Images with pose keypoints:
• • • • •

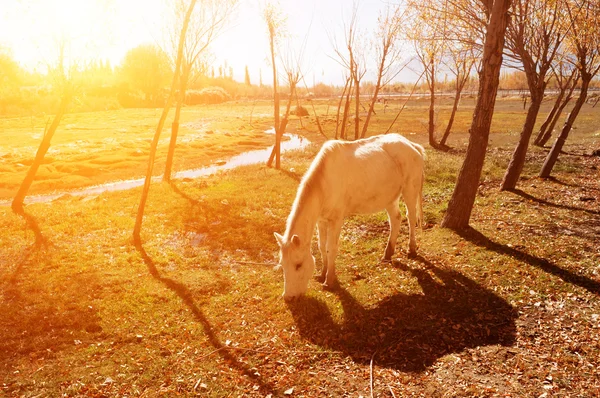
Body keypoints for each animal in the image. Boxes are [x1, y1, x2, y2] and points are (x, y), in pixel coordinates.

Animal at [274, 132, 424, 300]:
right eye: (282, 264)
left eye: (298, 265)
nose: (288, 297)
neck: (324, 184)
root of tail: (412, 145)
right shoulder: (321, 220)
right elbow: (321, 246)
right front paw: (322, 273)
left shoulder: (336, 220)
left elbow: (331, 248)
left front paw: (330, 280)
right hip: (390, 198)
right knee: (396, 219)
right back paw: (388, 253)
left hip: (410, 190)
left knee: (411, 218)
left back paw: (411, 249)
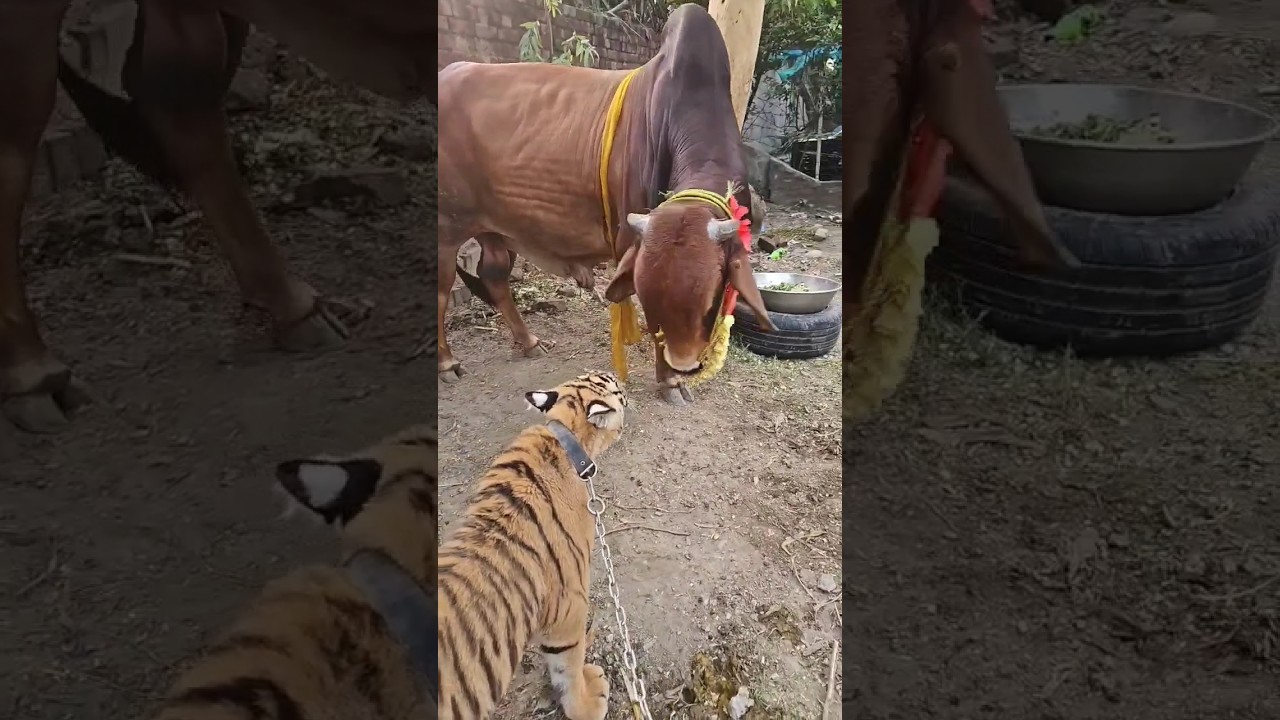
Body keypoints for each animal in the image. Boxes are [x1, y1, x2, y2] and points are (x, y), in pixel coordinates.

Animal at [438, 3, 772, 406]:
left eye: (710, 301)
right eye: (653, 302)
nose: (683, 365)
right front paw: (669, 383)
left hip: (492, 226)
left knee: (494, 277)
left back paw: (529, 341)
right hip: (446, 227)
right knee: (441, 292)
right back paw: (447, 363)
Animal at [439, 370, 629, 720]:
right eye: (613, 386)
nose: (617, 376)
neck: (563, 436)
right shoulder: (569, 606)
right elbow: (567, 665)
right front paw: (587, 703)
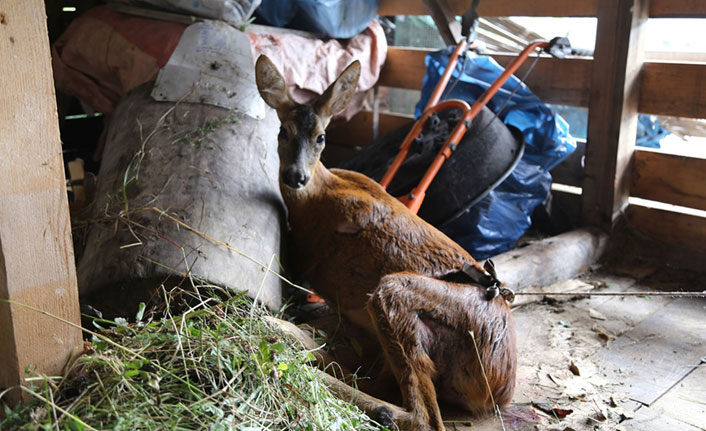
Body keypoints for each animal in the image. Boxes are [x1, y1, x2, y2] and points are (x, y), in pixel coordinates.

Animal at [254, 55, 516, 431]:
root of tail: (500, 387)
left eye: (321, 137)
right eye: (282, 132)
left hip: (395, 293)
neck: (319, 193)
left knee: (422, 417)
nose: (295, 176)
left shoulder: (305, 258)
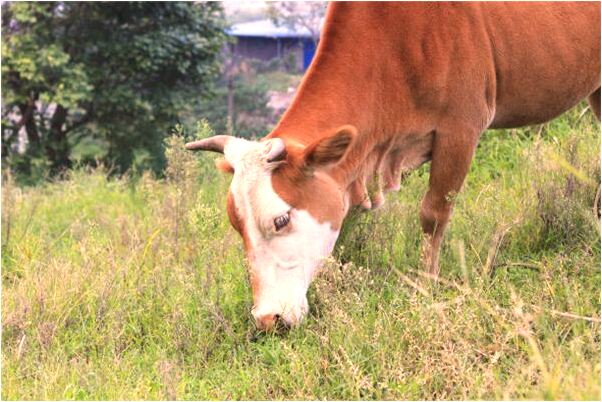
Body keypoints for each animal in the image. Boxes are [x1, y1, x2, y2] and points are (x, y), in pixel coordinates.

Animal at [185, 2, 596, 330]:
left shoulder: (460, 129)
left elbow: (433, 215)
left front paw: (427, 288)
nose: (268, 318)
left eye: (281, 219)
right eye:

• • • • •

WHAT THE TASK ASKS:
Exactly the lines from the one that contains "neck: (319, 193)" through the last line of the records should be set down, and the pictures should be dropped.

SOLUTION FOR THIS EXERCISE:
neck: (319, 193)
left knee: (422, 417)
nose: (295, 176)
left shoulder: (305, 258)
Body keypoints for each animal in the image. Boxes are [x1, y1, x2, y2] and points are (x, y), in pixel coordinates.

Animal at [185, 2, 596, 330]:
left shoulder: (460, 129)
left elbow: (433, 215)
left front paw: (427, 288)
nose: (268, 318)
left eye: (281, 219)
right eye:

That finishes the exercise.